Hablando de cosas jodidas y de perdedores ensardinados, volvamos a la realidad que me sostiene en estos momentos: sudor. Porque pareciera que la gente suda más mientras más encima los tenga. Y yo, con mi tan diminuto cuerpo, en medio de este mar de sudorosos (y otras esencias que prefiero no saber qué son), tengo que sobrevivir los casi cincuenta minutos que suele tardar la ruta en llevarme a casa.

Porque, por suerte de la vida, la escuela queda bastante apartada como para movilizarme como las garrapatas, sobre todo en una ciudad tan disparatada como esta, sin dejar de lado el hecho de que el sol pareciera acercarse más y más mientras deambulas por las calles a pie. Llámame exagerado si quieres, pero, las cosas son como son y, en esta ciudad, esa es una realidad plausible: vivimos más cerca del sol.

Ni bien me descuido, tengo que pasar una vergüenza a otra. Otro codazo en el costado, uno que otro en la cabeza, y de nada sirve volver la mirada y buscar culpables: es inevitable. Demasiada gente y muy poco espacio, un frenazo de golpe y, luego, un arrancón sin avisar.

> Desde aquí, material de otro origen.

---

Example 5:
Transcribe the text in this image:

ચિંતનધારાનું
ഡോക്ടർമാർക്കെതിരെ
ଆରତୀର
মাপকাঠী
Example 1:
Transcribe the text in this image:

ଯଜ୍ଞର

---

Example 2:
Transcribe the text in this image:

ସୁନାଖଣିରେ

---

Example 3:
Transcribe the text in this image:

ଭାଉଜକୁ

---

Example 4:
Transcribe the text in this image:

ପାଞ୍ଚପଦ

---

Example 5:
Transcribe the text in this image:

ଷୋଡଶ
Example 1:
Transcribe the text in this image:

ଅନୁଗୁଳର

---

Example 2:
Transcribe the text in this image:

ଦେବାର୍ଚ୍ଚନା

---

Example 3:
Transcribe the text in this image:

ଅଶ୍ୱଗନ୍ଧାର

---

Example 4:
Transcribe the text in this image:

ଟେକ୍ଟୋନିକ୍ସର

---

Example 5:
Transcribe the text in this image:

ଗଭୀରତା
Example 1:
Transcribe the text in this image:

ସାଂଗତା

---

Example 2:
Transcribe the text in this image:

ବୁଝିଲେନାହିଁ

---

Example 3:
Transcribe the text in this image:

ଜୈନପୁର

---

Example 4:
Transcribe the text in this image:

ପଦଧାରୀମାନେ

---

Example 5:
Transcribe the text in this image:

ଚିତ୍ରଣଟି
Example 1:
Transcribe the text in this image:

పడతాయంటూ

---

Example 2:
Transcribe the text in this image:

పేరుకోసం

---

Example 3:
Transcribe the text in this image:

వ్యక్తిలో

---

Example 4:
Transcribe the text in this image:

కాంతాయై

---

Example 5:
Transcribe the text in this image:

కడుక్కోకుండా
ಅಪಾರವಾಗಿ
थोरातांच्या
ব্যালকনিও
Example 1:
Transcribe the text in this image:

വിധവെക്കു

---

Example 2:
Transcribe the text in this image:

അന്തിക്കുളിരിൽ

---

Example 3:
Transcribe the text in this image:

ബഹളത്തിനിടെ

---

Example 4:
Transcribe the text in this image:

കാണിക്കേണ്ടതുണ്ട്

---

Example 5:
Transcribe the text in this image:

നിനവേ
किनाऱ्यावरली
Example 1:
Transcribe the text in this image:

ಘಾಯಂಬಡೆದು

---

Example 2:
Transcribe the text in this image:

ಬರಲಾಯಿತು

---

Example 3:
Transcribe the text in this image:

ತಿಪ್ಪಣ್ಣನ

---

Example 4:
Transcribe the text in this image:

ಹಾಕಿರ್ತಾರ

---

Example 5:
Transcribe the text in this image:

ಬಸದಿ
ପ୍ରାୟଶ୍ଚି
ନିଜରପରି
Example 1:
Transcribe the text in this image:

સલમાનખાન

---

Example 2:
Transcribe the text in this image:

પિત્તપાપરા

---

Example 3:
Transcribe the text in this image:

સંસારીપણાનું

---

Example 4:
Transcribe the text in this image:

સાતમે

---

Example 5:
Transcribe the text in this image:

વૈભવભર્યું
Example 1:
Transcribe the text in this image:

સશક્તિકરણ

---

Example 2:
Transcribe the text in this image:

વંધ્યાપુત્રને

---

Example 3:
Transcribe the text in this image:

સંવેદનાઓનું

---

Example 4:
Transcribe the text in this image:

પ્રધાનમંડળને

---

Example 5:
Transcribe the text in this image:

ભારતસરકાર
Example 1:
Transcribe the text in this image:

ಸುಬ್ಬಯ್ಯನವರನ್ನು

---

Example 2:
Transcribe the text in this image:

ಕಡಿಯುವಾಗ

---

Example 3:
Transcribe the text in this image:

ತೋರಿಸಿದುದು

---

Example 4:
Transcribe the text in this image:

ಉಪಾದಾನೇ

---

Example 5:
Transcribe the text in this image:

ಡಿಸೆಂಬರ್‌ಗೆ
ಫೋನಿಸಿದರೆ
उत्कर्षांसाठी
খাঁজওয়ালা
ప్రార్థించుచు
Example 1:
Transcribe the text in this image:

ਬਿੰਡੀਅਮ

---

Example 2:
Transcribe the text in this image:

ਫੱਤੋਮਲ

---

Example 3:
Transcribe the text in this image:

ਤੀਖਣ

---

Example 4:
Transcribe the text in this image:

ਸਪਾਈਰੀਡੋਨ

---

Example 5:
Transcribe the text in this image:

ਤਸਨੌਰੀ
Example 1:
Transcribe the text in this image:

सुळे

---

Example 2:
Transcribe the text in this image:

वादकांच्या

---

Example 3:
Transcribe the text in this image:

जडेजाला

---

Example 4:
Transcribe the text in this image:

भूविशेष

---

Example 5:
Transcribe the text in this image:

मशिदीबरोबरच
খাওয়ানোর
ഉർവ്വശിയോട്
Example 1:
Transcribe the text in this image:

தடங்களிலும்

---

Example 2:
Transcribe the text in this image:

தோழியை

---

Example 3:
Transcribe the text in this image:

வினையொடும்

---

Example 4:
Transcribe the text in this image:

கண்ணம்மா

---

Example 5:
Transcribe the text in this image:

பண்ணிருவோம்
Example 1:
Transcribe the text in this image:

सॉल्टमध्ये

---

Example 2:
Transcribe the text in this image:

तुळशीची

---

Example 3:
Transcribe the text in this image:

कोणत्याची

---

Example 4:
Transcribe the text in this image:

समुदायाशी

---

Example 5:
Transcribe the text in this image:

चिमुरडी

Quedo hecho un muñeco que se tambalea cada tanto para, finalmente, caer de bruces sobre un alguien, sobre un desconocido.

Y sé que estoy colorado, lo sé muy bien, porque le herencia de mi madre es fuerte y mi piel, por desgracia, es demasiado clara, así como la suya. De nuevo: estoy colorado y no por causa de la caída. Bueno, sí por causa de la caída, pero hay otro factor que también influye y es que el desconocido que me sostiene, aquel al que casi aplasto (aplastar es demasiado verbo para un cuerpo como el mío, pero tú entiendes) cuando me caí de espaldas y que, ahora, me ayuda a mantener el equilibrio en tan apretujado espacio.

Lo diré a modo de resumen: es bello. El muchacho que me mira, que no ha apartado sus manos de mí, que viste uniforme color beige (y yo siendo azulejo todavía, qué pena) es el que considero, y sé que tú también, el causante verdadero de este sonrojar, de esta vergüenza que supera la que sentí tras la caída.

Repito: es bello. Él y todo él (o lo que alcanzo a ver de él) es demasiado bello como para no volver la mirada cada tanto mientras sigue ahí, a mi lado, sosteniéndome. ¿Por qué tuvo que ser un muchacho? ¿No pudo ser alguien distinto? ¡Pues no! Tenía que ser alguien que me impactara, alguien que me hiciera perder la compostura, alguien que, si sigo mirándolo tanto, se dará cuenta que sostiene a un marico'e clóset. ¿Mi vida no puede ser normal?

¡Ah! Discúlpame. ¿Dónde dejé mis modales? Permíteme presentarme: mi nombre, definitivamente, no es Gabriel.